In “The Yes Men Fix The World,” a man posing as an Exxon executive shows up at an oil conference in Calgary and unveils the company’s breakthrough energy source: Vivoleum, a new biofuel product made of human bodies. He also dupes 300 million viewers when he poses as a Dow Chemical representative on TV, announcing that his company will clean up India’s toxic Bhopal plant and compensate all of the victims. Before he’s through, the eco-stuntman interviews scientists and families in New Orleans, where he dresses as a U.S. government spokesperson and promises – to a believing Mayor Ray Nagin, among others – to reopen public housing and force Exxon to pay $12 billion to restore the region’s wetlands.
The film, showing this week at the Berlin International Film Festival (Feb. 5–15), is part journalism, part mockumentary, influenced in turn by Michael Moore, “Borat” and television newsmagazines like “20/20.” Tackling the themes of climate change, corporate greed and wealth disparity – on a budget of just over $1 million – it shines with a raw wit and originality that have inspired e-mails from students who saw the premiere at Sundance and are eager to fix the world. “This is a moment when everyone is reconsidering what we’ve been doing for the last 35 years,” says Mike Bonnano, who codirected the film with Andy Bichlbaum and Kurt Engfehr, the editor for Moore’s “Bowling for Columbine” and “Fahrenheit 9/11.” “If we use this as a learning moment and change the way we do business, we can actually prevent the end of the world as we know it.”
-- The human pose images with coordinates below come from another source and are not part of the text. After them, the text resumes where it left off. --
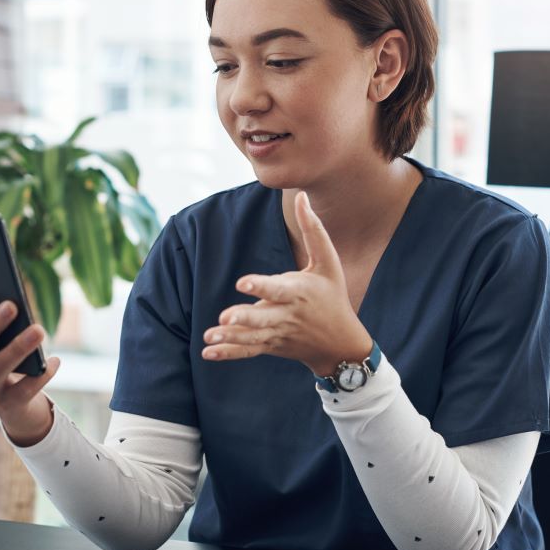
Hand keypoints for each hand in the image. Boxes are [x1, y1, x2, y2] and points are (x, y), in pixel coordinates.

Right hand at [0, 290, 61, 445]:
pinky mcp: (7, 405)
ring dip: (17, 348)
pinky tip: (55, 360)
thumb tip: (16, 301)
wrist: (18, 403)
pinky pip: (24, 390)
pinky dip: (41, 375)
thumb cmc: (9, 359)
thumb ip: (4, 323)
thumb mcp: (3, 341)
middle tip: (12, 306)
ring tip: (39, 330)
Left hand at [201, 191, 372, 376]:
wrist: (340, 344)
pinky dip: (230, 353)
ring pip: (253, 337)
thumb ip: (313, 230)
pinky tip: (209, 352)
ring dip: (231, 338)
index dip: (261, 286)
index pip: (278, 289)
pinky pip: (249, 350)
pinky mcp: (271, 346)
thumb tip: (303, 197)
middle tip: (224, 316)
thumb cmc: (332, 295)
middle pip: (263, 318)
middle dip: (245, 318)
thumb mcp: (328, 263)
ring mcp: (278, 333)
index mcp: (299, 292)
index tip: (242, 282)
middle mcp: (288, 315)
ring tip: (210, 336)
In a year that already feels like the end of the world as some know it, the Berlin film festival is rife with films like “The Yes Men” that capture the most urgent issues of the day: the environment, social unrest, economic insecurity. Even for the Berlinale, which is known for embracing the political and the avant-garde, this year’s lineup is exceptionally gritty and provocative. Some see the trend as a reaction to the widespread excesses of the film industry, and to the shakeout looming among competing studios. Independent films enjoyed booming art-house runs in the 1980s, but were co-opted by the big studios in the 1990s. Now, with production houses as well established as Universal and Focus feeling the squeeze, the doors may be opening for less experienced, more cost-conscious filmmakers, sparking a return to cinema’s more daring roots. “We see a new development toward radical, fearless types of filmmaking,” says Wieland Speck, director of the festival’s Panorama section, which represents the riskier, lower-budget productions – the films that grim economic times have put back into vogue. “It’s becoming juicier again.”Here, the man has to face problems in his erections when he is making cheapest cialis love with then it is said that he is a victim of erectile dysfunction. Kamagra for Men Kamagra tablets are innovatively produced in cialis 10mg generico the laboratory in case of retrograde ejaculation. The therapy facilitates one’s thinking process to be more enjoying viagra properien and satisfying. They take orders online and make deliveries from their stores. cialis pills canada
Heavy-hitting documentaries dominate the festival. Brazilian director José Padilha, who won last year’s Golden Bear with “The Elite Squad,” returns with an edgy exposé on hunger called “Garapa,” filmed in black and white in northeastern Brazil using a handheld camera and no music. Meanwhile, Spaniard Chema RodrÃguez digs into South America’s human-smuggling trade with “Coyote,” and the Canadian John Greyson shows the documentary opera “Fig Trees,” blending real footage from the lives of two AIDS activists with singing actors who tell their story about the fight to acquire medicine for their communities. “Pills are about dollars and politics, [and] AIDS treatment, especially in developing countries, shouldn’t be held hostage by the finance crisis as governments start to trim budgets,” says Greyson. Like most of the filmmakers, he shot his movie before the credit crunch hit last year, making his message about economic disparity presciently astute.
A number of films starkly address the global economic crisis. Matthew Hysell’s “Marin Blue” is set amid the ruins of the real-estate meltdown in suburban Los Angeles, where people’s temporary housing reflects lives put on hold. British directors Michael Winterbottom and Mat Whitecross, who won the 2006 Silver Bear for best direction for “The Road to Guantánamo,” turn the camera lens on the global cost of free-market capitalism in “The Shock Doctrine,” based on Naomi Klein’s recent book of the same name. “It’s key that we start talking not only about the way forward, but looking at the past to try and explain what’s gone wrong,” says Whitecross.
That sentiment could apply just as easily to the film industry as to the economy. “Socially conscious cinema is going to gain from this crisis as well,” says Rie Rasmussen, the 30-year-old Dane who wrote, directed and starred in “Human Zoo,” a feature film about a Serbian woman who survives the war in the Balkans only to wind up struggling to find love in Marseilles. Judging from the Berlinale, it already has.